> ACTIVITY
Word for word, transcribe the data below from the line with "middle mcp: (485, 458)" to the line with "index pip: (762, 175)", keeping both of those lines.

> RECORDS TO PROCESS

☆ ☆ ☆

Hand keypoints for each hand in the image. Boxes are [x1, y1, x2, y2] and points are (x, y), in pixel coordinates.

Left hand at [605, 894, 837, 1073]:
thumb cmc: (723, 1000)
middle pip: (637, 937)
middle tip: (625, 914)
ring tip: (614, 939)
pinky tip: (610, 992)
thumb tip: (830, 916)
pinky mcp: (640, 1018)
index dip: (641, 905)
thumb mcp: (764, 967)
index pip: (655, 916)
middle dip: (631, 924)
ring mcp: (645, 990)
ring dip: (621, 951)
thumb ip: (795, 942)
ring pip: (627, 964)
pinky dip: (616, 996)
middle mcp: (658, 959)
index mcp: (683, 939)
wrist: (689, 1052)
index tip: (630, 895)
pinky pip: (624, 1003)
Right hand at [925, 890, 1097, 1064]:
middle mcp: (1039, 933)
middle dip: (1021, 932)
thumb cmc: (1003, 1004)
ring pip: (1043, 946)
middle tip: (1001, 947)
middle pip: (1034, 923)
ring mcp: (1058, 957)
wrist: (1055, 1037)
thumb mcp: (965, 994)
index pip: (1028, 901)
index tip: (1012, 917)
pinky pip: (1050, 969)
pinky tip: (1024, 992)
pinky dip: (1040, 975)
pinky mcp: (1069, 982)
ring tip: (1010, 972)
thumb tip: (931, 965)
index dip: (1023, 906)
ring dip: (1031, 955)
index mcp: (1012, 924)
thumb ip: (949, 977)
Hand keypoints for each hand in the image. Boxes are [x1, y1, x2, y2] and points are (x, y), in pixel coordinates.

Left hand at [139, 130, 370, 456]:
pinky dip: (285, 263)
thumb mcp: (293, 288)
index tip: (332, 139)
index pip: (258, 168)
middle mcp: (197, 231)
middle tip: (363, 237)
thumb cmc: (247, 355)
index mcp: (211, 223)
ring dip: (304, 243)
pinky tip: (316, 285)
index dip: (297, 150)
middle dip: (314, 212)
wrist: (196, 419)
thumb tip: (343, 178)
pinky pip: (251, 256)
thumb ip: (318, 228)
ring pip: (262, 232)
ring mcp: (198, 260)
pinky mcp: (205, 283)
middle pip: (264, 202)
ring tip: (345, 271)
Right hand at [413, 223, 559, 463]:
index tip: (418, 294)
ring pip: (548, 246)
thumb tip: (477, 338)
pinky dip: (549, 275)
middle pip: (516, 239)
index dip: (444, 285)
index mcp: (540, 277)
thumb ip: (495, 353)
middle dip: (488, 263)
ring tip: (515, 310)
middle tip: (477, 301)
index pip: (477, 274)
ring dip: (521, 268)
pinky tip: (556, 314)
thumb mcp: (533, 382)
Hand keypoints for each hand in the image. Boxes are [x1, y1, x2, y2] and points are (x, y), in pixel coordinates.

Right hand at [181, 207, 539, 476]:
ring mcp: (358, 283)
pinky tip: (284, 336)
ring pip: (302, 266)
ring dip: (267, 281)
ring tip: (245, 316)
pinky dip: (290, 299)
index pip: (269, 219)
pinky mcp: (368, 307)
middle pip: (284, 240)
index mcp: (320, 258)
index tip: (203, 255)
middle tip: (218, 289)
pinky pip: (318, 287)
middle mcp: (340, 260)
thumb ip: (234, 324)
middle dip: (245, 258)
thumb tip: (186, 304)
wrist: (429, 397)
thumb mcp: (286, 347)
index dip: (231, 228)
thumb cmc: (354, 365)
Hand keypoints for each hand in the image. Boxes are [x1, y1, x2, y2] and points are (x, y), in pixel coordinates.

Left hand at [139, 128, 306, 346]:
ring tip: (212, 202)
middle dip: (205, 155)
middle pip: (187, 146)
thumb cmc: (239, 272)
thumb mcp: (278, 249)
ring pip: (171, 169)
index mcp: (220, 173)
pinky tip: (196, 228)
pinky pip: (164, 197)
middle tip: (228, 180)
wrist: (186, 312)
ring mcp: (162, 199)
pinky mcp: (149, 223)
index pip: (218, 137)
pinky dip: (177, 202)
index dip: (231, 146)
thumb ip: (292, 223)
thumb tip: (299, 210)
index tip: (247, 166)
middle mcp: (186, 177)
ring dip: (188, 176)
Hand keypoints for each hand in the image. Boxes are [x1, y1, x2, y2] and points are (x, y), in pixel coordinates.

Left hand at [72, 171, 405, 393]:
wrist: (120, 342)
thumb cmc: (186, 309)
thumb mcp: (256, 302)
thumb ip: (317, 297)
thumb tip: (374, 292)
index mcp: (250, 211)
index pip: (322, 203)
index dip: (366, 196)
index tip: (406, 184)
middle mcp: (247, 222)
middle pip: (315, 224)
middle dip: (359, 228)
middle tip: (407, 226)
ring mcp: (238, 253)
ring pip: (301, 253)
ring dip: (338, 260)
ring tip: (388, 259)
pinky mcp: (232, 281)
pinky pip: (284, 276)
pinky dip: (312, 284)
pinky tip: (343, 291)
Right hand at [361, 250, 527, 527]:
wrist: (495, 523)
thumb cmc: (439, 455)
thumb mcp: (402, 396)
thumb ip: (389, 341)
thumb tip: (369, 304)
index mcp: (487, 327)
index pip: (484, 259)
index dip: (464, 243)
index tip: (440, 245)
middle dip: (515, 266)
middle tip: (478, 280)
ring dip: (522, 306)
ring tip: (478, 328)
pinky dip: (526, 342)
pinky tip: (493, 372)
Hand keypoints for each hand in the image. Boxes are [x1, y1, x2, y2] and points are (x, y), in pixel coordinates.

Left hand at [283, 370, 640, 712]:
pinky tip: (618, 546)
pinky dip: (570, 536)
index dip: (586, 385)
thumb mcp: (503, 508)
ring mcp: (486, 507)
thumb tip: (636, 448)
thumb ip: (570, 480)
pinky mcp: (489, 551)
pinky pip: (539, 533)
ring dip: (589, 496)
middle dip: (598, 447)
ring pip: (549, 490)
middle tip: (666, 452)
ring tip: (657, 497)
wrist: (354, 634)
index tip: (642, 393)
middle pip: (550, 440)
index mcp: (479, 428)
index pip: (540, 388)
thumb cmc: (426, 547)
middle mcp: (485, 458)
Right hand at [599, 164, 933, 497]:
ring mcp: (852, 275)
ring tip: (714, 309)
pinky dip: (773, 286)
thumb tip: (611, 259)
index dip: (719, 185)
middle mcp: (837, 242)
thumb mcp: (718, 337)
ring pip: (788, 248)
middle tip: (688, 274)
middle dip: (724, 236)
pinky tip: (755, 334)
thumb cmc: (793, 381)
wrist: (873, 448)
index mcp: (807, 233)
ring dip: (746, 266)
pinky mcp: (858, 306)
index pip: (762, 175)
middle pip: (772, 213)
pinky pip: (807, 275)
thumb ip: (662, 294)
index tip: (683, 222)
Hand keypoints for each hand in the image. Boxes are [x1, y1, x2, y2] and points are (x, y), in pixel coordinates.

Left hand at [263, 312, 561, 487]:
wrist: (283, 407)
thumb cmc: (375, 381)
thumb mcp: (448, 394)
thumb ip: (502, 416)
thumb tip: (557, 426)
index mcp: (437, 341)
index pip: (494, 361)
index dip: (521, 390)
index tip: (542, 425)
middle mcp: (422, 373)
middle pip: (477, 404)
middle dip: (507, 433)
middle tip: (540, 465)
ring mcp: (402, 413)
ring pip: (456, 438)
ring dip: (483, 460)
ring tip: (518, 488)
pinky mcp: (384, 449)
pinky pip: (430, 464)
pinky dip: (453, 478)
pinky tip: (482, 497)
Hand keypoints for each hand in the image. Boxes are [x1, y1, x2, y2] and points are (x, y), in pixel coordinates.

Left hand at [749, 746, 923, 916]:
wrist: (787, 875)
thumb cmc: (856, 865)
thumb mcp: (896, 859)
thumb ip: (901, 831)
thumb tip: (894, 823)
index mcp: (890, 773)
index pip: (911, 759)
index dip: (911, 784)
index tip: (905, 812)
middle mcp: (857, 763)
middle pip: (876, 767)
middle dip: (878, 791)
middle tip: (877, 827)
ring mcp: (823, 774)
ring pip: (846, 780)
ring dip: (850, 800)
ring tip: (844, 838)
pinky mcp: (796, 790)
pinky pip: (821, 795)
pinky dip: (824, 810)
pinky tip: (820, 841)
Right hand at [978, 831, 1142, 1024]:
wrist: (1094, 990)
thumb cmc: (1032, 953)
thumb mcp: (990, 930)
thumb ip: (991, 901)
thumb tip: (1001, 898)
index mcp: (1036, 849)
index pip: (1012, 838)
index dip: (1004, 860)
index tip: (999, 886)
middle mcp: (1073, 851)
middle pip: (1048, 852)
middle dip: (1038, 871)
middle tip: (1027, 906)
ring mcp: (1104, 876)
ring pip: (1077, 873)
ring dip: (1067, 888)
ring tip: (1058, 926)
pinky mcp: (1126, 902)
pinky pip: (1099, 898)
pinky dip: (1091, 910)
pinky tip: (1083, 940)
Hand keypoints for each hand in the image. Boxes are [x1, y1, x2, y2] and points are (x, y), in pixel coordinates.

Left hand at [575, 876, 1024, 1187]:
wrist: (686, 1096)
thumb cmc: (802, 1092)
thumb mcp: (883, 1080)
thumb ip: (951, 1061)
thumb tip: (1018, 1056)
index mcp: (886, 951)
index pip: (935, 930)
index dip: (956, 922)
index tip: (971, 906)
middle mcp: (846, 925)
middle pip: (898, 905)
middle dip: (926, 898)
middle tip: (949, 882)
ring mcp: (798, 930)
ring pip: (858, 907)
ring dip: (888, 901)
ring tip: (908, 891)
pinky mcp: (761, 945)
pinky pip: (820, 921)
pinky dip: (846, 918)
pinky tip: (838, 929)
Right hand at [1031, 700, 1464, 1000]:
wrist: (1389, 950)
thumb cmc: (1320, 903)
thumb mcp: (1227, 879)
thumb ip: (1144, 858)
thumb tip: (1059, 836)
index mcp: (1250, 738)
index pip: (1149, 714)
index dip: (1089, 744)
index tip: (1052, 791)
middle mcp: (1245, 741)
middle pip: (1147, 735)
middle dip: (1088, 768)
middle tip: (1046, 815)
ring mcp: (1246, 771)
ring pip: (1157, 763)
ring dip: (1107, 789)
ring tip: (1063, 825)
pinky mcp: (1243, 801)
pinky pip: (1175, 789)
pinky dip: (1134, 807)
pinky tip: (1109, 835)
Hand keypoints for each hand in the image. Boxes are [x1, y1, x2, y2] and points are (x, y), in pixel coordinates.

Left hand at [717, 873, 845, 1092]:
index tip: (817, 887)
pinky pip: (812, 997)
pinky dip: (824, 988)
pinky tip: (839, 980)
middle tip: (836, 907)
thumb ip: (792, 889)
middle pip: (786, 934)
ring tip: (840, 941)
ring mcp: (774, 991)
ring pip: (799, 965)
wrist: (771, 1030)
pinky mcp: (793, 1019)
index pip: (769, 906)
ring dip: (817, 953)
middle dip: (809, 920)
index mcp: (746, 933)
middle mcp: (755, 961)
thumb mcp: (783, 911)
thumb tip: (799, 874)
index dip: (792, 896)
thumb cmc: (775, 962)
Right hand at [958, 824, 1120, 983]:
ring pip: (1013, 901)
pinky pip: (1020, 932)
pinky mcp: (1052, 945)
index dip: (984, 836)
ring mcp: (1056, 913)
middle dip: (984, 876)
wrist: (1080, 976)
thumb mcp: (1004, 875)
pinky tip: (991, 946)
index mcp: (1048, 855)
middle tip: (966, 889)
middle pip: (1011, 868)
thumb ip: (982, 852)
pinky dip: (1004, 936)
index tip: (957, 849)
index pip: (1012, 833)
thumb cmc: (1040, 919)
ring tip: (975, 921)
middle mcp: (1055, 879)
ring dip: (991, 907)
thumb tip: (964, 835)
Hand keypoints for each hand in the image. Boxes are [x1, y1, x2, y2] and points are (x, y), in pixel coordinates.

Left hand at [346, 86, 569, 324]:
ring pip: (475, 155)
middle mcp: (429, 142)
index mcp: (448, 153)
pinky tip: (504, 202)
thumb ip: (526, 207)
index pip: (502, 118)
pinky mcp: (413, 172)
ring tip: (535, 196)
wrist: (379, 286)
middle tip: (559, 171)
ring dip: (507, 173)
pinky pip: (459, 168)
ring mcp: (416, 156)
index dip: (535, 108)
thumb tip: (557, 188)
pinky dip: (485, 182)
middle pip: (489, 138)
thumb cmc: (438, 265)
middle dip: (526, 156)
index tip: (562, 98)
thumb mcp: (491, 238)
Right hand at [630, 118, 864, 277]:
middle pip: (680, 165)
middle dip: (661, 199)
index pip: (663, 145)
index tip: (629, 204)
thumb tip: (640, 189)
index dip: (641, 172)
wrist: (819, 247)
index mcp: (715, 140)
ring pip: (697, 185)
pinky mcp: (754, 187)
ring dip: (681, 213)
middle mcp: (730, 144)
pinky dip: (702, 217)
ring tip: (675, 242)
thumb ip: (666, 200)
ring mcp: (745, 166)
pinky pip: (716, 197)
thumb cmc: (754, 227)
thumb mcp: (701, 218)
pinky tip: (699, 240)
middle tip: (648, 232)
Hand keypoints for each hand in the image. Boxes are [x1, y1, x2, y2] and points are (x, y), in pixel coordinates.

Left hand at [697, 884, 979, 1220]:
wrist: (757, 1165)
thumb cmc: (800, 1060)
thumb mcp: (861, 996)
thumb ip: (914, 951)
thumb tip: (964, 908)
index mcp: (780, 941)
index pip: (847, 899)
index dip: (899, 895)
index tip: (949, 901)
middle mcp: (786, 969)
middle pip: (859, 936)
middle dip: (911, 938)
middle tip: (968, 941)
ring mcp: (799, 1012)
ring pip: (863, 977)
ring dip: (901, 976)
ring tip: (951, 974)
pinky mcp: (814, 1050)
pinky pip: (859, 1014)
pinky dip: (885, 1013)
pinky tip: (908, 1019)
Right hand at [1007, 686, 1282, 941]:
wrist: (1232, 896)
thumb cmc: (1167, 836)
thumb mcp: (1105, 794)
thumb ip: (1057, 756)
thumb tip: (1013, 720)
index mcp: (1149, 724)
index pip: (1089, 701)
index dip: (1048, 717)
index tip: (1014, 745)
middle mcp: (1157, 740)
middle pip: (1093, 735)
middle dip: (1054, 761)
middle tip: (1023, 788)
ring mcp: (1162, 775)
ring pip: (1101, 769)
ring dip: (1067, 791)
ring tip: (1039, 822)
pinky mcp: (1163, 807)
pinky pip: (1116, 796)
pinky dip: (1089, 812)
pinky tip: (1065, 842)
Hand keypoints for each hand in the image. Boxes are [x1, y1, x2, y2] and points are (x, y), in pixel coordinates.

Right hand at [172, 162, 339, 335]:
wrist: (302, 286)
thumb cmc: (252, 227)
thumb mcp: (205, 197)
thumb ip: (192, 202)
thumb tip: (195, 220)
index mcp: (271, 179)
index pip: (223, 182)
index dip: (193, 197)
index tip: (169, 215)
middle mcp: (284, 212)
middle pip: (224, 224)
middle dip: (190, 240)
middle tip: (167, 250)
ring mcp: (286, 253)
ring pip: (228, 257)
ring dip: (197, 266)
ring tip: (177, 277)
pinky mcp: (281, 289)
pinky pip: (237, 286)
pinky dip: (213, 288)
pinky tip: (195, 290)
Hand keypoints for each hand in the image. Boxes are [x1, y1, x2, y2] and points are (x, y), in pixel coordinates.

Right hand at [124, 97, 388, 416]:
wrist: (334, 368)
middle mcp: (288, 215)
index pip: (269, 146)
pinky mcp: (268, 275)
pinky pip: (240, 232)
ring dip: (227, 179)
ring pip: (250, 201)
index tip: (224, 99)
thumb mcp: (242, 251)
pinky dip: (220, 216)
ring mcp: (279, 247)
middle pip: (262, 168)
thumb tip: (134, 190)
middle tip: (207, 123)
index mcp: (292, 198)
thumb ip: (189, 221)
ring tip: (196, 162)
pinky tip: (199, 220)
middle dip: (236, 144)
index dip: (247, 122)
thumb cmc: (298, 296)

☆ ☆ ☆

> ANSWER TO THE EXERCISE
middle mcp: (485, 458)
Right hand at [599, 164, 933, 497]:
ring mcp: (852, 275)
ring tip: (714, 309)
pinky dip: (773, 286)
thumb tip: (611, 259)
index dip: (719, 185)
middle mcp: (837, 242)
thumb mcp: (718, 337)
ring pip: (788, 248)
middle tip: (688, 274)
middle dip: (724, 236)
pinky tip: (755, 334)
thumb cmc: (793, 381)
wrist: (873, 448)
index mcp: (807, 233)
ring dip: (746, 266)
pinky mcp: (858, 306)
index pip: (762, 175)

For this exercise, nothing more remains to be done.